##### SUPPLIED RECORDS

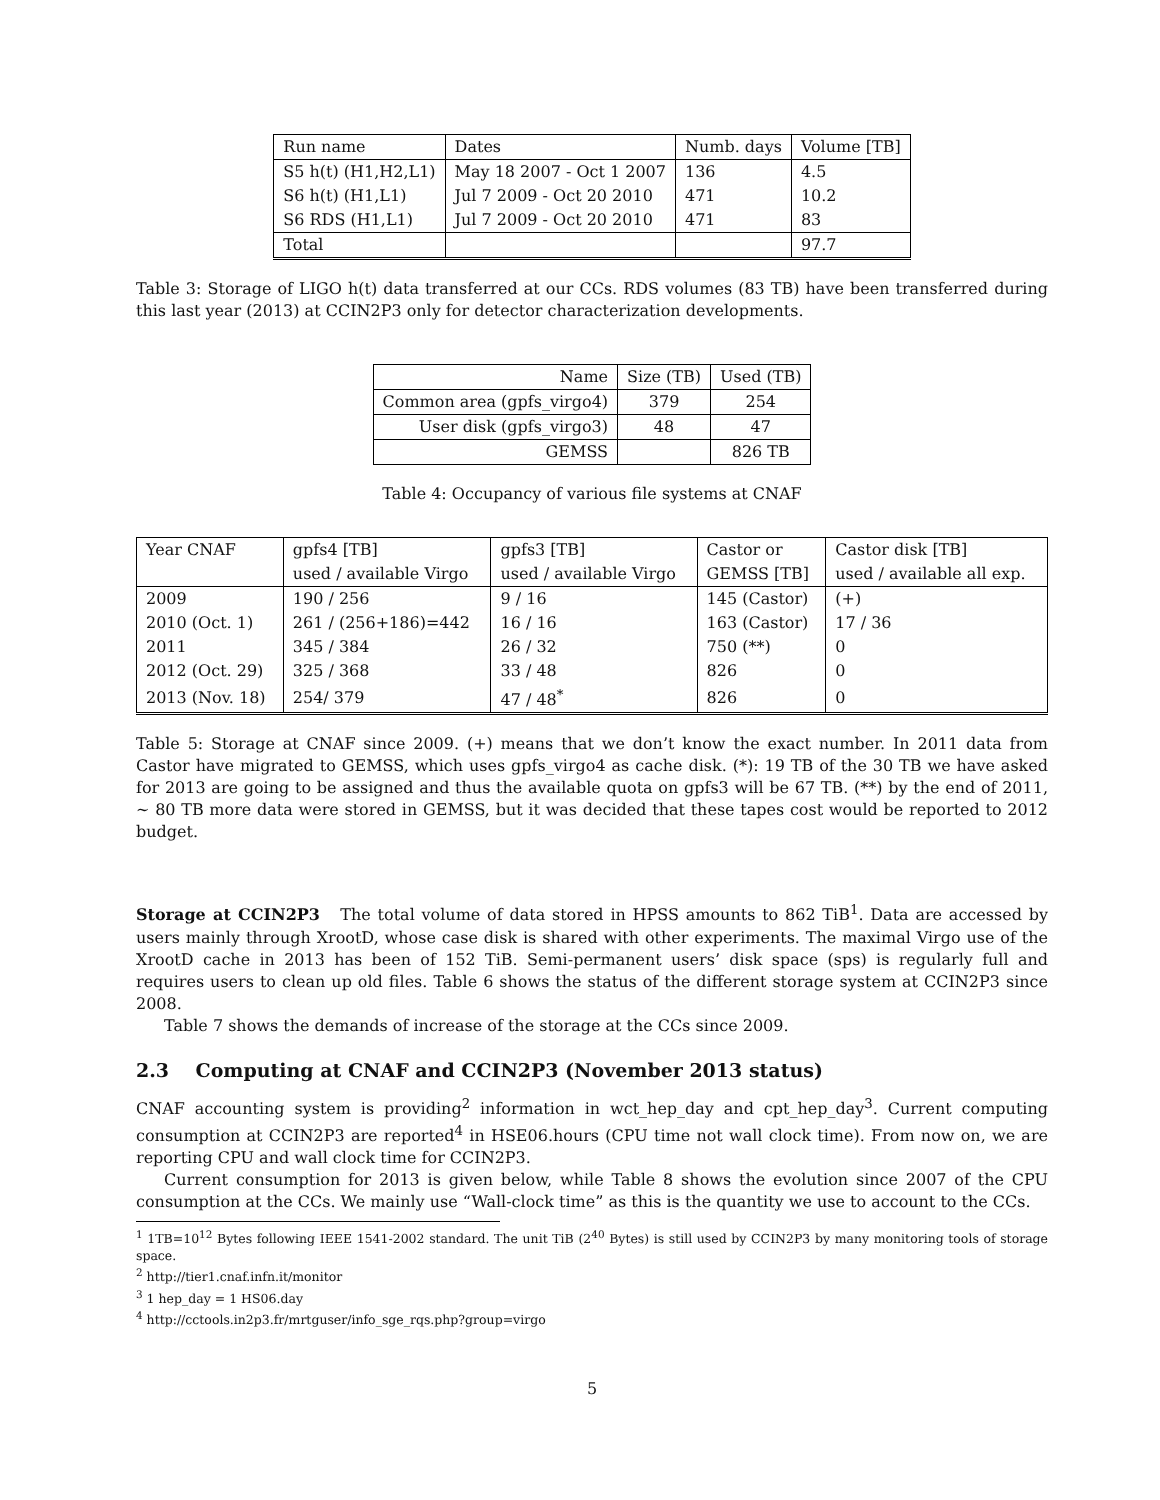| Run name | Dates | Numb. days | Volume [TB] |
| --- | --- | --- | --- |
| S5 h(t) (H1,H2,L1) | May 18 2007 - Oct 1 2007 | 136 | 4.5 |
| S6 h(t) (H1,L1) | Jul 7 2009 - Oct 20 2010 | 471 | 10.2 |
| S6 RDS (H1,L1) | Jul 7 2009 - Oct 20 2010 | 471 | 83 |
| Total | | | 97.7 |
Table 3: Storage of LIGO h(t) data transferred at our CCs. RDS volumes (83 TB) have been transferred during this last year (2013) at CCIN2P3 only for detector characterization developments.
| Name | Size (TB) | Used (TB) |
| Common area (gpfs_virgo4) | 379 | 254 |
| User disk (gpfs_virgo3) | 48 | 47 |
| GEMSS | | 826 TB |
Table 4: Occupancy of various file systems at CNAF
| Year CNAF | gpfs4 [TB] | gpfs3 [TB] | Castor or | Castor disk [TB] |
| --- | --- | --- | --- | --- |
| | used / available Virgo | used / available Virgo | GEMSS [TB] | used / available all exp. |
| 2009 | 190 / 256 | 9 / 16 | 145 (Castor) | (+) |
| 2010 (Oct. 1) | 261 / (256+186)=442 | 16 / 16 | 163 (Castor) | 17 / 36 |
| 2011 | 345 / 384 | 26 / 32 | 750 (**) | 0 |
| 2012 (Oct. 29) | 325 / 368 | 33 / 48 | 826 | 0 |
| 2013 (Nov. 18) | 254/ 379 | 47 / 48<sup>*</sup> | 826 | 0 |
Table 5: Storage at CNAF since 2009. (+) means that we don’t know the exact number. In 2011 data from Castor have migrated to GEMSS, which uses gpfs_virgo4 as cache disk. (*): 19 TB of the 30 TB we have asked for 2013 are going to be assigned and thus the available quota on gpfs3 will be 67 TB. (**) by the end of 2011, ∼ 80 TB more data were stored in GEMSS, but it was decided that these tapes cost would be reported to 2012 budget.
Storage at CCIN2P3 The total volume of data stored in HPSS amounts to 862 TiB<sup>1</sup>. Data are accessed by users mainly through XrootD, whose case disk is shared with other experiments. The maximal Virgo use of the XrootD cache in 2013 has been of 152 TiB. Semi-permanent users’ disk space (sps) is regularly full and requires users to clean up old files. Table 6 shows the status of the different storage system at CCIN2P3 since 2008.
Table 7 shows the demands of increase of the storage at the CCs since 2009.
2.3 Computing at CNAF and CCIN2P3 (November 2013 status)
CNAF accounting system is providing<sup>2</sup> information in wct_hep_day and cpt_hep_day<sup>3</sup>. Current computing consumption at CCIN2P3 are reported<sup>4</sup> in HSE06.hours (CPU time not wall clock time). From now on, we are reporting CPU and wall clock time for CCIN2P3.
Current consumption for 2013 is given below, while Table 8 shows the evolution since 2007 of the CPU consumption at the CCs. We mainly use “Wall-clock time” as this is the quantity we use to account to the CCs.
<sup>1</sup> 1TB=10<sup>12</sup> Bytes following IEEE 1541-2002 standard. The unit TiB (2<sup>40</sup> Bytes) is still used by CCIN2P3 by many monitoring tools of storage space.
<sup>2</sup> http://tier1.cnaf.infn.it/monitor
<sup>3</sup> 1 hep_day = 1 HS06.day
<sup>4</sup> http://cctools.in2p3.fr/mrtguser/info_sge_rqs.php?group=virgo
5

##########

▶ [WHAT IS BEING ASKED]:
Retype the portion of the data above that starts on the line with "Table 7 shows" and finishes on the line with "2.3 Computing at", including both of those lines.

▶ [OUTPUT BELOW]:
Table 7 shows the demands of increase of the storage at the CCs since 2009.
2.3 Computing at CNAF and CCIN2P3 (November 2013 status)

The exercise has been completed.